The Defense Health Agency announced the new co-payment schedule for calendar year 2018 and noted that some out-of-pocket costs will be announced later in the year, “as we define certain high-value medications and health care services that will result in lower out-of-pocket expenses for beneficiaries.”

For example, active-duty families in Tricare Select will pay $21 for a primary care outpatient visit, reduced from the previously announced $27. This co-pay applies to families of service members in uniform before Jan.1. Specialty care visits would require a $31 co-pay, reduced from the previously announced $34.

Working-age retirees and their families in Tricare Select will pay $28 for a primary care outpatient visit, reduced from the previously announced $35.

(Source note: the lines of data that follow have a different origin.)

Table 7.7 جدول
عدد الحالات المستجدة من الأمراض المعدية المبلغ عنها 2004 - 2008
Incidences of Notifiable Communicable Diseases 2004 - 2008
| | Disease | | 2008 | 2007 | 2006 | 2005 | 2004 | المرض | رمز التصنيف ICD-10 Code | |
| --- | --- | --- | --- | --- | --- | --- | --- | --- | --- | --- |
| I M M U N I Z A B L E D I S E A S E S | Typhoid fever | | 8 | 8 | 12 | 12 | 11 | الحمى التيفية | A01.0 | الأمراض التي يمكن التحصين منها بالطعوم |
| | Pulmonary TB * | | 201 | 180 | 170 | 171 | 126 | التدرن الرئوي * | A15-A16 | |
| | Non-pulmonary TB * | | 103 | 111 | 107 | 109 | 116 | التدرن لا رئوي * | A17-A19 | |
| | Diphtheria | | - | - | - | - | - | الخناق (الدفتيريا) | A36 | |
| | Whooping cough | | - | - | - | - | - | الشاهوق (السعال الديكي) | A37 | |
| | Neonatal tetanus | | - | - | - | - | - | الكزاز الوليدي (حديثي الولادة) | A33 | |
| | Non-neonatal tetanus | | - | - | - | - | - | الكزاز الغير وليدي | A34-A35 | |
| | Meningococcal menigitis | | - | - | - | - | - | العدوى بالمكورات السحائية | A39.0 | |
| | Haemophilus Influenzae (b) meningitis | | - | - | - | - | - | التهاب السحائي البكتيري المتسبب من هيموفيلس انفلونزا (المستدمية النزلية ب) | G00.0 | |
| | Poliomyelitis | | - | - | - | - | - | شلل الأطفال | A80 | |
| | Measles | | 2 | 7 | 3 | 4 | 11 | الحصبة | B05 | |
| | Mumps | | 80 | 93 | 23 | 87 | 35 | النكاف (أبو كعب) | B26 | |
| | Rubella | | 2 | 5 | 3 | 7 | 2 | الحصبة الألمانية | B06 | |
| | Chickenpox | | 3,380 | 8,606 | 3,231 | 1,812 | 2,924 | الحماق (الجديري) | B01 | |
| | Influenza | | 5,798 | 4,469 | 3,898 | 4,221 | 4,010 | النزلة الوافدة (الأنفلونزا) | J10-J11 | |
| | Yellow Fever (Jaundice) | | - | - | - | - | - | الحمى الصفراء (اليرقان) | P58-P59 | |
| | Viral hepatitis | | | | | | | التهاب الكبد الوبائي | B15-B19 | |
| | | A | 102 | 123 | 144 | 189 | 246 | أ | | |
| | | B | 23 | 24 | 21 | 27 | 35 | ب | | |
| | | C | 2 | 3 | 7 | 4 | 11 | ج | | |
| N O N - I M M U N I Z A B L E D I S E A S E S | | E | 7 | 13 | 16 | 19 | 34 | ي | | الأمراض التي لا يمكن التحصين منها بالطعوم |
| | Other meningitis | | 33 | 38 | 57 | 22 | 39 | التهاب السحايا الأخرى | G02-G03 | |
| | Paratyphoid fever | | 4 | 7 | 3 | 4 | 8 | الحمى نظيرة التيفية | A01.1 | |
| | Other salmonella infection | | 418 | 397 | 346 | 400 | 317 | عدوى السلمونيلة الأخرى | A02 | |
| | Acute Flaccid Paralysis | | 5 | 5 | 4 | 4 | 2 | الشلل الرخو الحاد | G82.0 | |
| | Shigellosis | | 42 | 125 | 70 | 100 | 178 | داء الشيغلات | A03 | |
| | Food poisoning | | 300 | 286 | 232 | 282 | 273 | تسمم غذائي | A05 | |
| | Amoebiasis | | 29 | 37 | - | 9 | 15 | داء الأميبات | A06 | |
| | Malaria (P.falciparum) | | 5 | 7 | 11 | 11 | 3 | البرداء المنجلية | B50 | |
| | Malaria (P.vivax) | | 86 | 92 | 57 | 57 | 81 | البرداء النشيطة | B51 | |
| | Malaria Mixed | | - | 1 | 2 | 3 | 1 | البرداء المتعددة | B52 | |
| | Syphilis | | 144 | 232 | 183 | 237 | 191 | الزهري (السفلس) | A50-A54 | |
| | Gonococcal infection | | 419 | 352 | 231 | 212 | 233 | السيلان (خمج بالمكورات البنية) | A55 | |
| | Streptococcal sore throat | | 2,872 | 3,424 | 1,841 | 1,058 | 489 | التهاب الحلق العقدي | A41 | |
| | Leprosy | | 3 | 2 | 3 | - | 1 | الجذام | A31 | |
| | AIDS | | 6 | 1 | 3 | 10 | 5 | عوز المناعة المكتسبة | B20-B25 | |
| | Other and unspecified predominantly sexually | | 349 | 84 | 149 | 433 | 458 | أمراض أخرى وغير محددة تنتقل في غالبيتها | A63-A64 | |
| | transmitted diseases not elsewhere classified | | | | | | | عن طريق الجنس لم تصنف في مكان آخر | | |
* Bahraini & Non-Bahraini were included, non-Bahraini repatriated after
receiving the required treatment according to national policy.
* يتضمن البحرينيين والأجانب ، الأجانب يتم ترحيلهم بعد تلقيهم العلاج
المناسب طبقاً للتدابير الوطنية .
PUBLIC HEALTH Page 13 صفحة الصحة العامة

Last fall, Defense Department officials announced the Tricare Select co-pay schedule for active-duty families and retiree families, which allowed those who had entered the military before Jan. 1 to be “grandfathered” into the previous method for calculating co-pays. But while grandfathering usually allows a lower payment rate to continue despite a changing fee system, those currently in the system would pay higher co-pays than those entering the military after Jan. 1.

At the time it was announced, Defense Health officials said the co-payments for the grandfathered group are an average of what the beneficiaries now pay, while the co-payments for those coming into the military this year were set by law in the 2017 National Defense Authorization Act.

This new schedule of co-payments still sets co-pays of those already in service higher than those entering the military this year. For example, those coming into the military will pay a $15 co-payment for a primary care outpatient visit, compared with a $21 co-payment for those in uniform before Jan. 1.

The lowered co-payments were the result of work by veteran, military and family service organizations, according to a news release from the Veterans of Foreign Wars.

“The VFW is pleased that [Defense Health Agency] listened to our concerns and took a second look at their calculations,” VFW National Commander Keith Harman said in the announcement. “Many Tricare beneficiaries, especially junior enlisted families, live off fixed incomes or from paycheck to paycheck, so every reduction — especially in health care costs— can help make a big difference in household budgets and their overall quality of life.”

The Defense Health Agency calculated the co-payments of those grandfathered based on past costs, the release states, rather than using the percent-of-services-used model employed by the former Tricare Standard and Extra plans.

“This caused great concern in the military and veteran communities, because the flat-rate system increases costs for many military retirees enrolled in the plan, as well as the families of currently serving active-duty military,” according to the VFW announcement.